MacCORMAC, SIR WILLIAM, Bart. (1836-1901), Irish surgeon, was born at Belfast on the 17th of January 1836, being the son of Dr Henry MacCormac. He studied medicine and surgery at Belfast, Dublin and Paris, and graduated in arts, medicine and surgery at the Queen’s University of Ireland, in which he afterwards became an examiner in surgery. He began practice in Belfast, where he became surgeon to the General Hospital, but left it for London on his marriage in 1861 to Miss Katherine M. Charters. In the Franco-German War of 1870 he was surgeon-in-chief to the Anglo-American Ambulance, and was present at Sedan; and he also went through the Turco-Servian War of 1876. He became in this way an authority on gun-shot wounds, and besides being highly successful as a surgeon was very popular in society, his magnificent physique and Irish temperament making him a notable and attractive personality. In 1881 he was appointed assistant-surgeon at St Thomas’s Hospital, London, and for twenty years continued his work there as surgeon, lecturer and consulting surgeon. In 1881 he acted as honorary secretary-general of the International Medical Congress in London, and was knighted for his services. In 1883 he was elected member of the council of the College of Surgeons, and in 1887 a member of the court of examiners; in 1893 he delivered the Bradshaw lecture, and in 1896 was elected president, being re-elected to this office in 1897, 1898, 1899, and 1900 (the centenary year of the college), an unprecedented record.
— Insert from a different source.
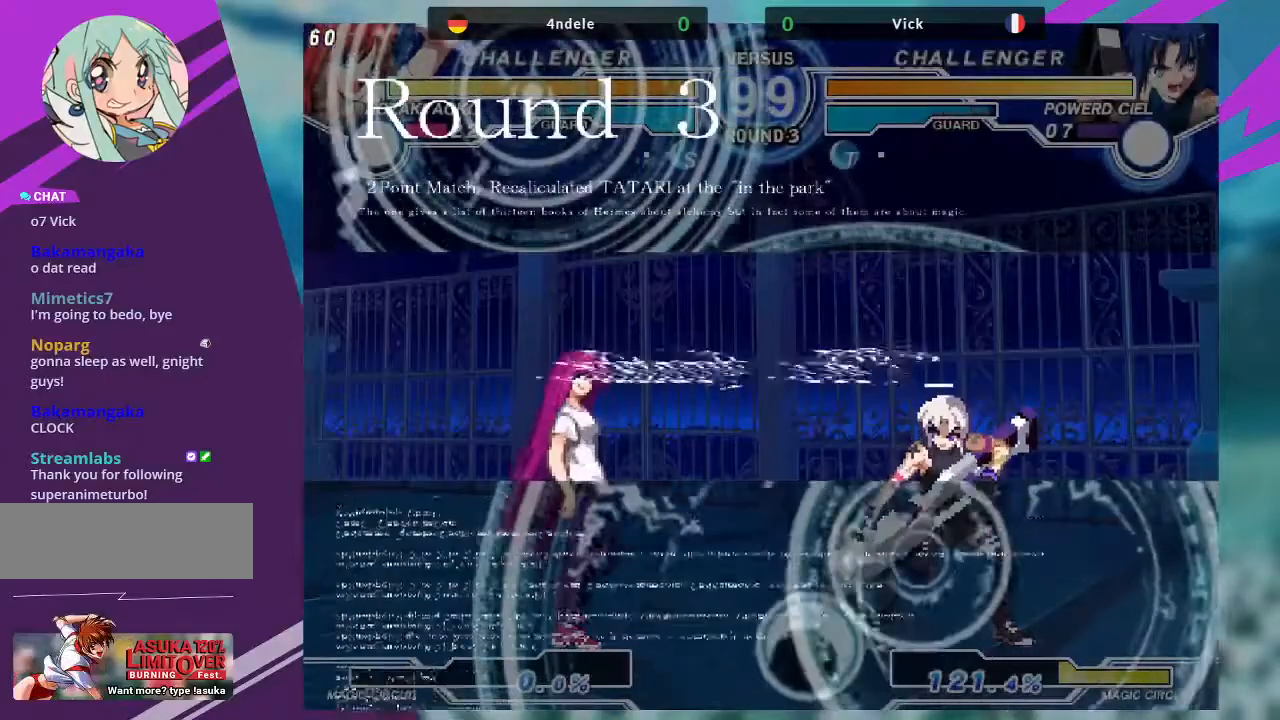
Gameplay with a controller (arcade stick); each line is a JSON object with the inputs held at the frame after it. "events" lists button and stick changes between this image and that frame as [ms after this image, input, new state], when the widget could be followed in between. Not read: L3 R3.
{"buttons": [], "left_stick": "up-left", "events": [[500, "left_stick", "up-left"]]}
In 1897 he was created a baronet, and appointed surgeon-in-ordinary to the prince of Wales. In 1899 he was Hunterian Orator. In the same year he volunteered to go out to South Africa as consulting surgeon to the forces, and from November 1899 to April 1900 he saw much active service both in Cape Colony and Natal, his assistance being cordially acknowledged on his return. In 1901 he was appointed honorary serjeant-surgeon to the king. But during 1898 he had suffered from a prolonged illness, and he had perhaps put too much strain on his strength, for on the 4th of December 1901 he died somewhat suddenly at Bath. Besides treatises on Surgical Operations and Antiseptic Surgery, and numerous contributions to the medical journals, MacCormac was the author of Work under the Red Cross and of an interesting volume commemorating the centenary of the Royal College of Surgeons in 1900. The latter contains biographical notices of all the masters and presidents up to that date.
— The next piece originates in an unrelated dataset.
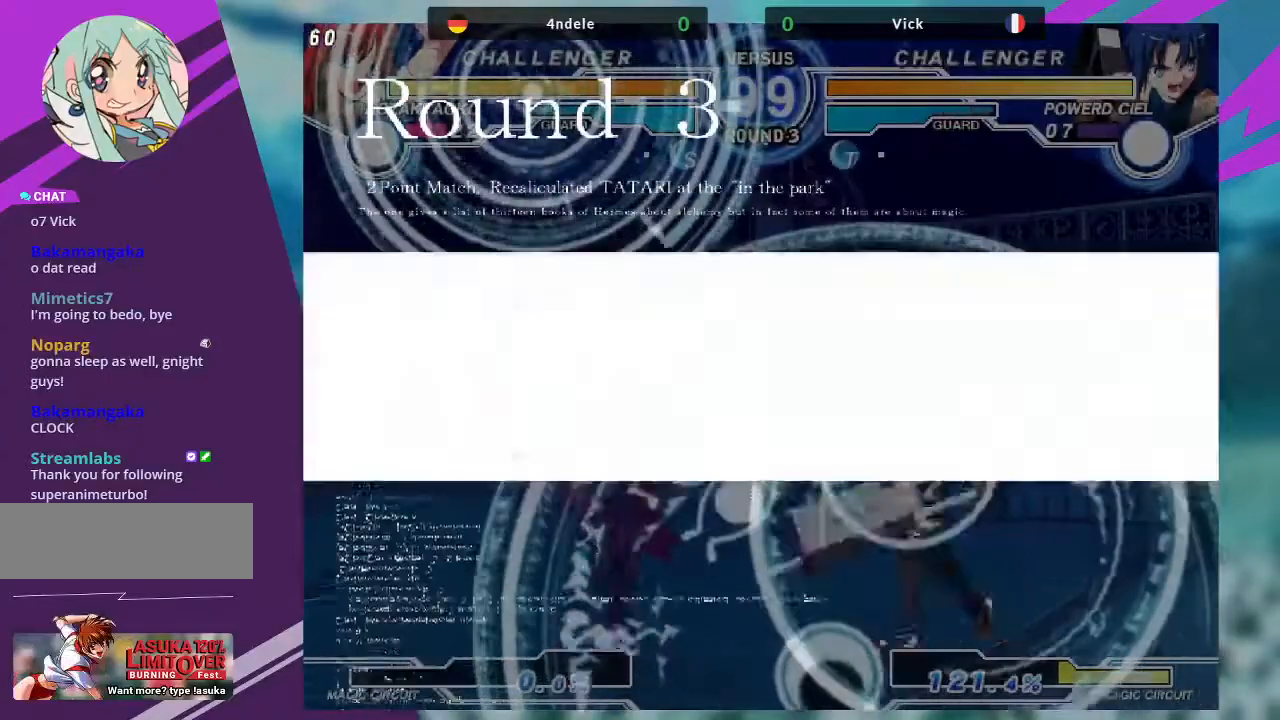
{"buttons": [], "left_stick": "center", "events": [[301, "left_stick", "center"]]}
McCORMICK, CYRUS HALL (1809-1884), American inventor of grain-harvesting machinery, was born at Walnut Grove, in what is now Roane county, W. Va., U.S.A., on the 15th of February 1809. His father was a farmer who had invented numerous labour-saving devices for farmwork, but after repeated efforts had failed in his attempts to construct a successful grain-cutting machine. In 1831, Cyrus, then twenty-two years old, took up the problem, and after careful study constructed a machine which was successfully employed in the late harvest of 1831 and patented in 1834. The McCormick reaper after further improvements proved a complete success; and in 1847 the inventor removed to Chicago, where he established large works for manufacturing his agricultural machines. William H. Seward has said of McCormick’s invention, that owing to it “the line of civilization moves westward thirty miles each year.” Numerous prizes and medals were awarded for his reaper, and he was elected a corresponding member of the French Academy of Sciences, “as having done more for the cause of agriculture than any other living man.” He died in Chicago on the 13th of May 1884.
See Herbert N. Casson, Cyrus Hall McCormick: his Life and Work (Chicago, 1909).